Kooperationen

Das Bundeswehrkrankenhaus Westerstede kooperiert in einem für die Bundeswehr erstmals realisierten Kooperationsmodell mit der Ammerland-Klinik. Gemeinsam wird seit dem 1. Juli 2008 das Klinikzentrum Westerstede betrieben.

Dieses Kooperationsmodell ist innerhalb der Bundeswehr einzigartig und umfasst die Zusammenarbeit im medizinischen und nicht medizinischen Bereich.

Kooperationsbereiche

Die stärkste Zusammenarbeit findet in den Bereichen Anästhesie und Intensivmedizin, im Operationsbereich sowie im Aufnahmebereich statt. Dort arbeiten die Kolleginnen und Kollegen beispielsweise nach einem gemeinsamen Dienstplan. Zu den genannten Bereichen kann das Bundeswehrkrankenhaus verschiedene klinische Ressourcen der Ammerland-Klinik mitnutzen, wie etwa die erweiterten radiologischen Möglichkeiten, die Angiographie oder verschiedene Laborleistungen.

Aber auch im nicht medizinischen Bereich gibt es eine enge Kooperation. So erfolgt das gesamte Facility-Management oder die Essensversorgung durch die Ammerland-Klinik. Dies bringt für beide Seiten enorme Vorteile mit sich.

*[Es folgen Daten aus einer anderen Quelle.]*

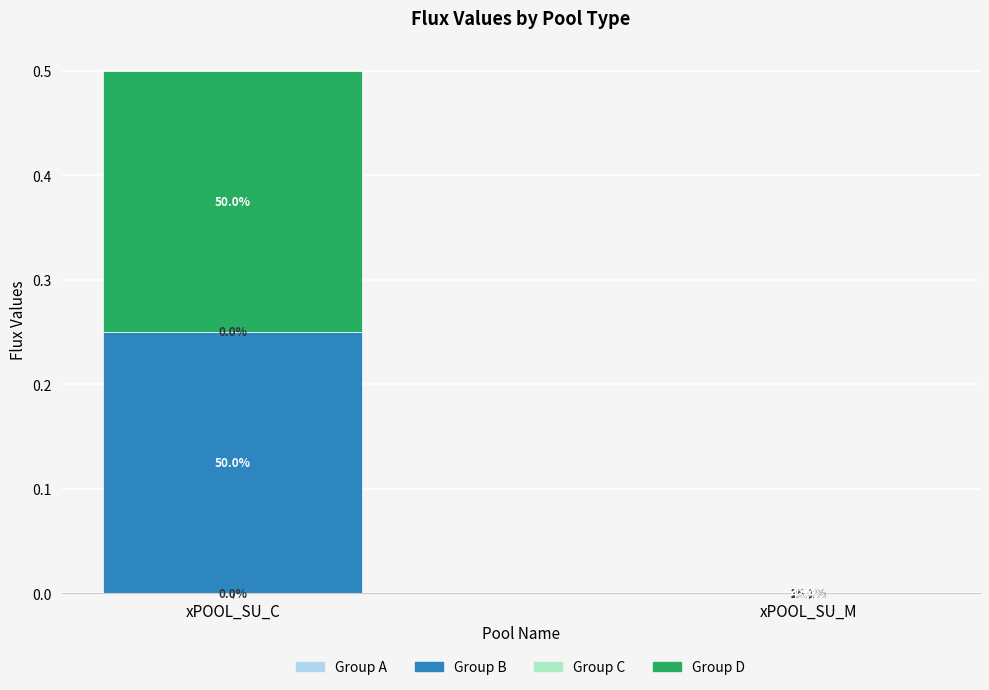

The Group C series shows 0.0 at xPOOL_SU_M. True or false?

True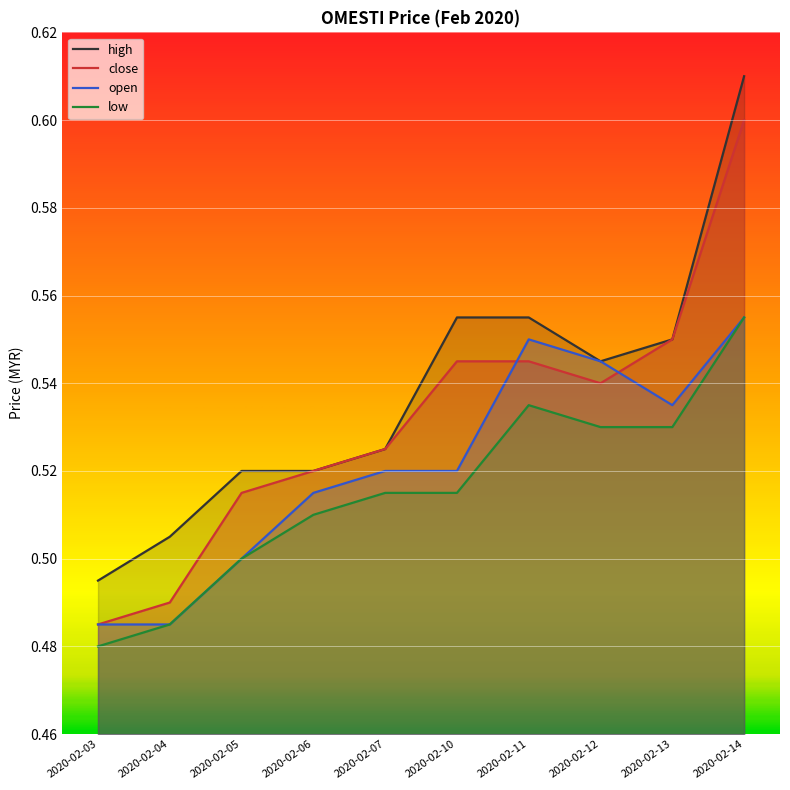

True or false: high has more than 0 points higher than both neighbors.

False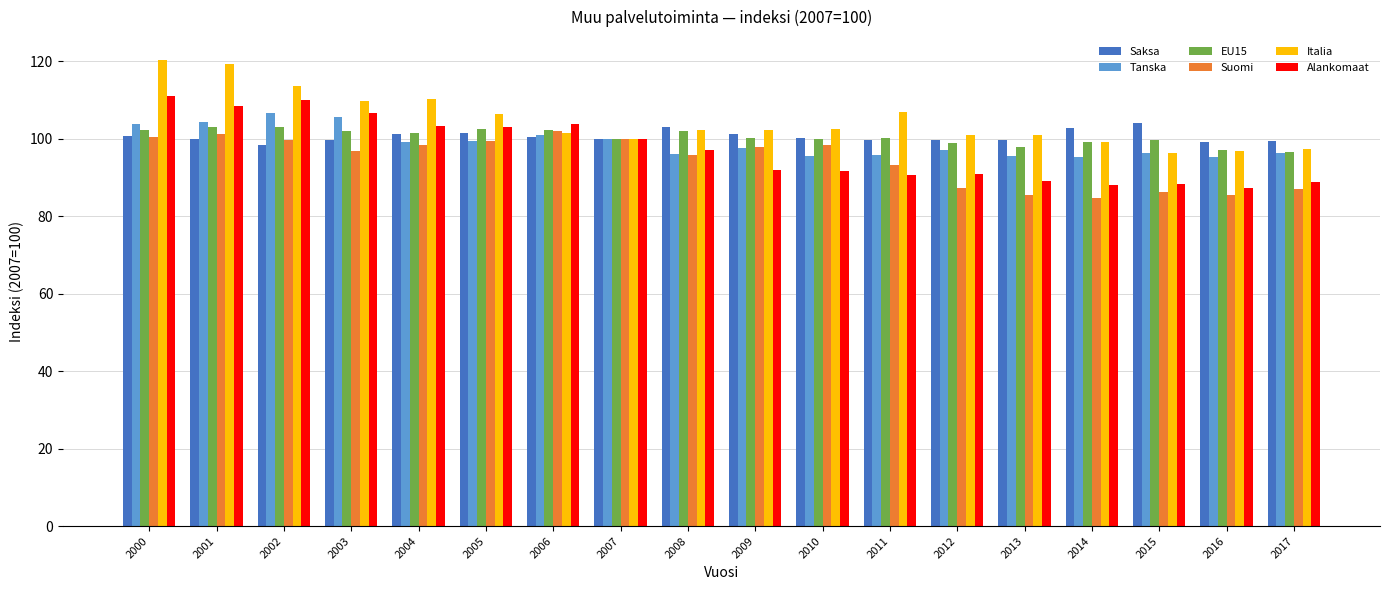

Which series changed the most between 2002 and 2007?

Italia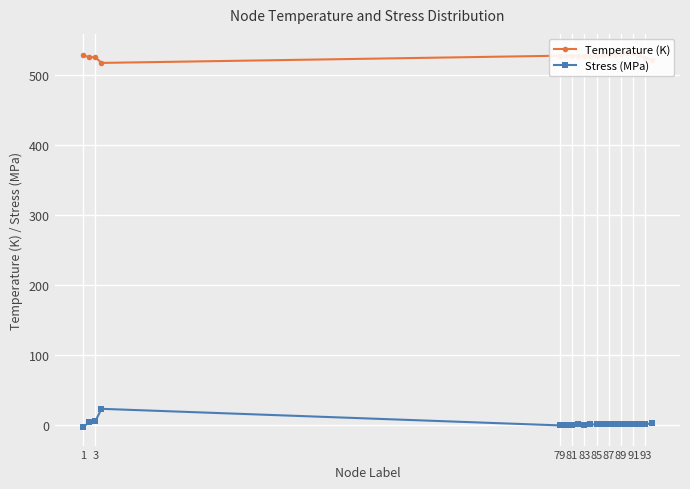

True or false: Stress (MPa) has more than 2 points higher than both neighbors.

True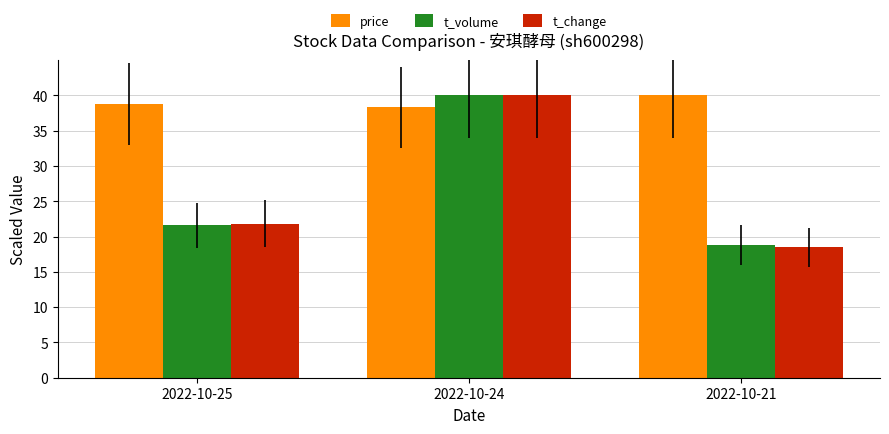

What is the approximate value of price at 2022-10-21?

40.0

Vorteile nutzen und Identität wahren

Durch die Klinikkooperation werden Ressourcen gebündelt, die Leistungen in der medizinischen Versorgung der Bevölkerung und von Soldaten besser koordiniert und zugleich die Qualität beider Einrichtungen durch gegenseitiges Know-how-Gewinn gesteigert. Die jeweilige rechtliche, wirtschaftliche und organisatorische Identität und Eigenständigkeit beider Häuser bleibt aber gewahrt. In den medizinischen Leistungsangeboten ergänzen sich beide Häuser, sodass das Klinikzentrum Westerstede eine erweiterte Regelversorgung für die Menschen in der Region und darüber hinaus übernehmen kann.